──────── Input material ────────
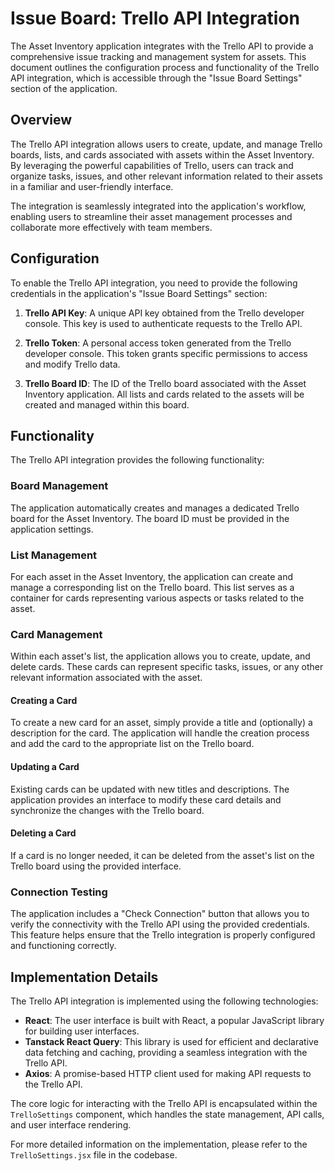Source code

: # Issue Board: Trello API Integration

The Asset Inventory application integrates with the Trello API to provide a comprehensive issue tracking and management system for assets. This document outlines the configuration process and functionality of the Trello API integration, which is accessible through the "Issue Board Settings" section of the application.

## Overview

The Trello API integration allows users to create, update, and manage Trello boards, lists, and cards associated with assets within the Asset Inventory. By leveraging the powerful capabilities of Trello, users can track and organize tasks, issues, and other relevant information related to their assets in a familiar and user-friendly interface.

The integration is seamlessly integrated into the application's workflow, enabling users to streamline their asset management processes and collaborate more effectively with team members.

## Configuration

To enable the Trello API integration, you need to provide the following credentials in the application's "Issue Board Settings" section:

1. **Trello API Key**: A unique API key obtained from the Trello developer console. This key is used to authenticate requests to the Trello API.

2. **Trello Token**: A personal access token generated from the Trello developer console. This token grants specific permissions to access and modify Trello data.

3. **Trello Board ID**: The ID of the Trello board associated with the Asset Inventory application. All lists and cards related to the assets will be created and managed within this board.

## Functionality

The Trello API integration provides the following functionality:

### Board Management

The application automatically creates and manages a dedicated Trello board for the Asset Inventory. The board ID must be provided in the application settings.

### List Management

For each asset in the Asset Inventory, the application can create and manage a corresponding list on the Trello board. This list serves as a container for cards representing various aspects or tasks related to the asset.

### Card Management

Within each asset's list, the application allows you to create, update, and delete cards. These cards can represent specific tasks, issues, or any other relevant information associated with the asset.

#### Creating a Card

To create a new card for an asset, simply provide a title and (optionally) a description for the card. The application will handle the creation process and add the card to the appropriate list on the Trello board.

#### Updating a Card

Existing cards can be updated with new titles and descriptions. The application provides an interface to modify these card details and synchronize the changes with the Trello board.

#### Deleting a Card

If a card is no longer needed, it can be deleted from the asset's list on the Trello board using the provided interface.

### Connection Testing

The application includes a "Check Connection" button that allows you to verify the connectivity with the Trello API using the provided credentials. This feature helps ensure that the Trello integration is properly configured and functioning correctly.

## Implementation Details

The Trello API integration is implemented using the following technologies:

- **React**: The user interface is built with React, a popular JavaScript library for building user interfaces.
- **Tanstack React Query**: This library is used for efficient and declarative data fetching and caching, providing a seamless integration with the Trello API.
- **Axios**: A promise-based HTTP client used for making API requests to the Trello API.

The core logic for interacting with the Trello API is encapsulated within the `TrelloSettings` component, which handles the state management, API calls, and user interface rendering.

For more detailed information on the implementation, please refer to the `TrelloSettings.jsx` file in the codebase.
────────
## Brief:
Take the lines above from the top of the records through the one with "### List Management" and repeat them exactly, without any pictures.

## Task response:
Source code

: # Issue Board: Trello API Integration

The Asset Inventory application integrates with the Trello API to provide a comprehensive issue tracking and management system for assets. This document outlines the configuration process and functionality of the Trello API integration, which is accessible through the "Issue Board Settings" section of the application.

## Overview

The Trello API integration allows users to create, update, and manage Trello boards, lists, and cards associated with assets within the Asset Inventory. By leveraging the powerful capabilities of Trello, users can track and organize tasks, issues, and other relevant information related to their assets in a familiar and user-friendly interface.

The integration is seamlessly integrated into the application's workflow, enabling users to streamline their asset management processes and collaborate more effectively with team members.

## Configuration

To enable the Trello API integration, you need to provide the following credentials in the application's "Issue Board Settings" section:

1. **Trello API Key**: A unique API key obtained from the Trello developer console. This key is used to authenticate requests to the Trello API.

2. **Trello Token**: A personal access token generated from the Trello developer console. This token grants specific permissions to access and modify Trello data.

3. **Trello Board ID**: The ID of the Trello board associated with the Asset Inventory application. All lists and cards related to the assets will be created and managed within this board.

## Functionality

The Trello API integration provides the following functionality:

### Board Management

The application automatically creates and manages a dedicated Trello board for the Asset Inventory. The board ID must be provided in the application settings.

### List Management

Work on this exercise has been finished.